No shade: Those numbers should improve with Ohio State’s weaponry and Kelly’s play calls. The Buckeyes can still boast a potent offense with Howard under center. But they can also boast a dominant defense and one of the country’s top running back tandems. They can use Howard’s legs to keep defenses honest, too. And strange as it sounds, Ohio State could follow Michigan’s blueprint to a national title.
8. The Game At Home
Keep it simple: Ohio State has lost twice as many road games (four) as home games (two) in this rivalry since 2000. They’re nine games under .500 (24-33-4) in Ann Arbor all time compared to about .500 (27-28-2) in Columbus. And given that Michigan re-tooled its roster and coaching staff this offseason, 2024 feels like a bad time to visit Ohio State in November.
Or a perfect time — depends who you ask. Buckeye nation won’t forget how Michigan acted the last time it played in Columbus. Fans will keep receipts on the flag UM planted on Buckeye turf, and players will remember (or be reminded) of the damming quotes Wolverine players offered after the game.
Home-field advantage has always mattered in this rivalry. Just ask 2023 Michigan, which beat the Buckeyes by a score in Ann Arbor last season. Would that result have held in Columbus? Can re-tooling Michigan hang with peak Ohio State inside a sold-out Ohio Stadium with revenge on its mind?

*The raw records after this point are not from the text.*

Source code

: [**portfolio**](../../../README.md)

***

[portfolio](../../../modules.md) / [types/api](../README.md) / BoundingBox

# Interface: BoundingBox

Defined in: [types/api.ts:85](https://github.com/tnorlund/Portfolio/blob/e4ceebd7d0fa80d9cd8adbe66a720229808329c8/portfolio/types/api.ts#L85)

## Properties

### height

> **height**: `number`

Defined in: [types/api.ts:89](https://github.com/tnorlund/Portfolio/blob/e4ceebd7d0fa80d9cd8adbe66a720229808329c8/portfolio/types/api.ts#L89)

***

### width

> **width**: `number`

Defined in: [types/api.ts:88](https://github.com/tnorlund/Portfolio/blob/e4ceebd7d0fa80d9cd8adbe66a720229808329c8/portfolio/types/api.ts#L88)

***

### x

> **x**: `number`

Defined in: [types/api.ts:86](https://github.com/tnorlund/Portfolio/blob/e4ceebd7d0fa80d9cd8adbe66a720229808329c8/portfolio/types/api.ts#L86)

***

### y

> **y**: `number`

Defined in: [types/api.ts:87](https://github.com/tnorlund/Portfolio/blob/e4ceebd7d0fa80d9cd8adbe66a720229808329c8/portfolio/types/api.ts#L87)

Or will the Wolverines regret their celebration and trash talk from 2022?
9. The Result?
Their colors look ugly to Buckeye fans. Their name is unmentionable. But Michigan’s national championship will remain an argument-ender until the Buckeyes match the accomplishment.
It doesn’t matter how many points Ohio State wins by this November, nor does it matter how poorly Michigan transitions out of the Harbaugh era. As long as the Wolverines have the more recent trophy, they will flex that accomplishment in every rivalry quarrel. Call it tainted if you want, and feel free to celebrate whatever sanctions Michigan will suffer when the NCAA completes its sign-stealing investigation.
But when you do, prepare to hear that banners hang forever. And if the 2024 Buckeyes can’t hang one of their own, then prepare for another long offseason spent confronting the key difference between that team and 2023 Michigan.
Last year’s Wolverines have what the current Buckeyes want.